***** TEXTAUSZUG *****
Preis: um 50 Franken

  • 6 kleine Kräuterseitlinge
  • 4 Teelöffel Sojasauce
  • etwas Cayennepfeffer
  • 500 Gramm Kalbshuft oder -filet
  • Abrieb von 2 unbehandelten Zitronen
  • weisser Pfeffer, wenn möglich frisch gemahlen
  • 2 Esslöffel grobe Petersilie, gehackt
  • 3 Esslöffel sehr gutes Olivenöl
  • 8 Teelöffel Zitronensaft
  • Fleur de Sel
  • 4 Esslöffel sehr gutes Olivenöl
  • 3 Teelöffel Wasabi-Paste

Zeitaufwand: 30 Minuten

  • Die Pilze der Länge nach in Scheiben schneiden und mit der Sojasauce beträufeln. In etwas Öl ganz langsam auf beiden Seiten goldbraun braten. Mit Cayenne und Salz nach Belieben würzen. Achtung: Die Sojasauce enthält schon Salz!
***** ROHDATEN *****
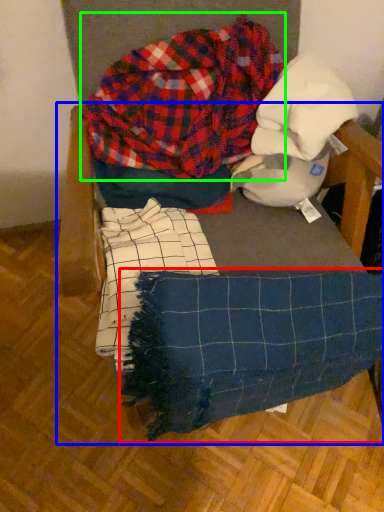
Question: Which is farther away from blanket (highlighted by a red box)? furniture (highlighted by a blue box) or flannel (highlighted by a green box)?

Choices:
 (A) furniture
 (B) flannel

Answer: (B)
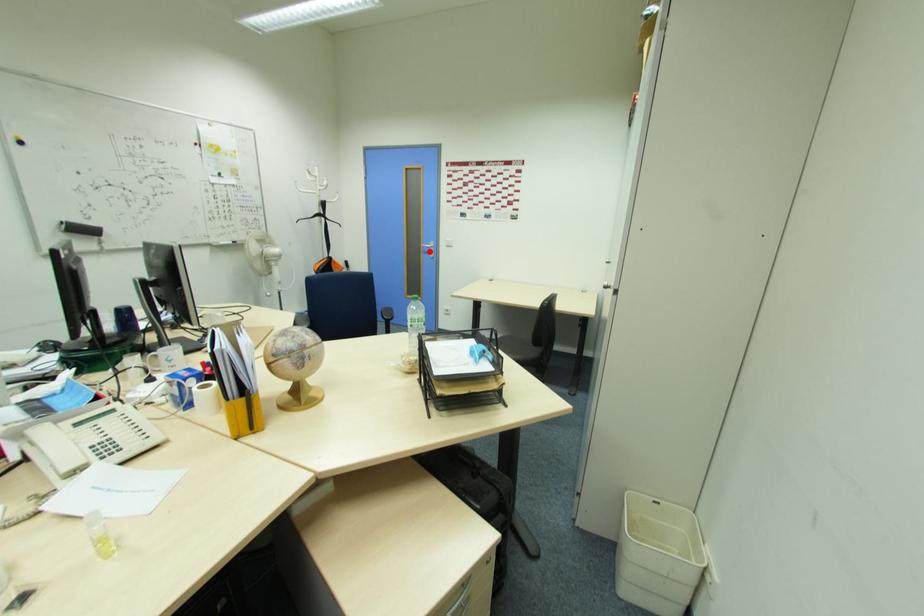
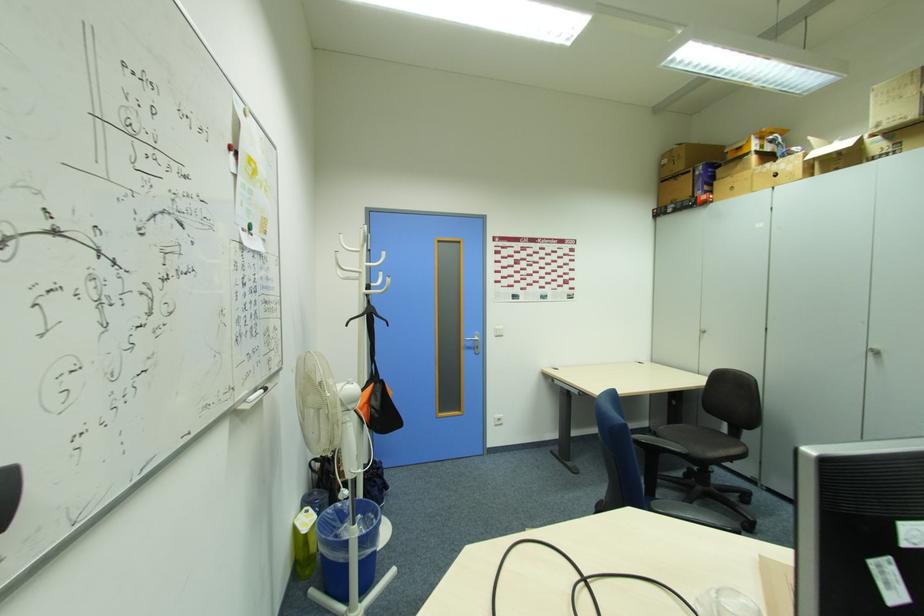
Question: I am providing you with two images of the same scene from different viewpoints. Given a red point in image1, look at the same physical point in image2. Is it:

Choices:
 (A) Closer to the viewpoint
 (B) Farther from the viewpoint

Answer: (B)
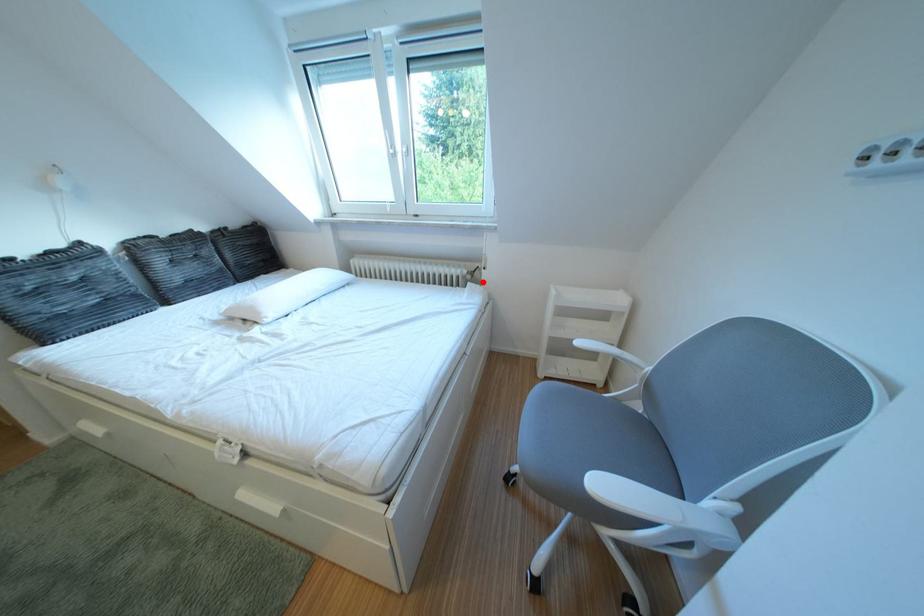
*****
### AUFGABENSTELLUNG
1. Prüfen Sie, ob die Aussagen (a) bis (c) mit dem Rezept übereinstimmen, und belegen Sie jede Antwort mit Ja oder Nein und den entscheidenden Worten aus dem Text: (a) Für das Gericht werden 500 Gramm Kalbfleisch benötigt. (b) Die Zubereitung dauert etwa eine Stunde. (c) Die Pilze werden quer in Scheiben geschnitten.
2. Fahren Sie mit dem Rezept nach dem letzten Zubereitungsschritt fort und schreiben Sie die weiteren Schritte.

### LÖSUNGEN
1.
(a) Ja: „500 Gramm Kalbshuft oder -filet“
(b) Nein: „Zeitaufwand: 30 Minuten“
(c) Nein: „Die Pilze der Länge nach in Scheiben schneiden“

2.
  • In der Zwischenzeit das Fleisch zuerst längs der Faser in sehr dünne Riemchen schneiden, dann quer in winzige Würfelchen. Keinesfalls durch den Fleischwolf drehen, das ergibt nur eine Pampe, und das wäre schade ums Fleisch.

  • In einer Schüssel die Zutaten von Zitronenabrieb bis und mit Zitronensaft gut vermengen. Das Fleisch dazugeben und mit Fleur de Sel würzen. Es braucht mehr, als man denkt, also langsam anfangen und steigern, bis es gut schmeckt.

  • Die Wasabi-Paste mit 4 Esslöffeln Öl gut verrühren. Tatar anrichten, Pilze drapieren und das grüne Öl darüberträufeln. Mit Toast und frischer Butter servieren.

Der japanische Rettich Wasabi ist sehr scharf und muss vorsichtig dosiert werden. Allerdings verfliegt die Schärfe, wenn man das Wasabi-Öl länger stehen lässt. Kräuterseitlinge sind Pilze mit einem zarten Aroma und einem steinpilzähnlichen, festen Fleisch. Es gibt sie beim Grossverteiler.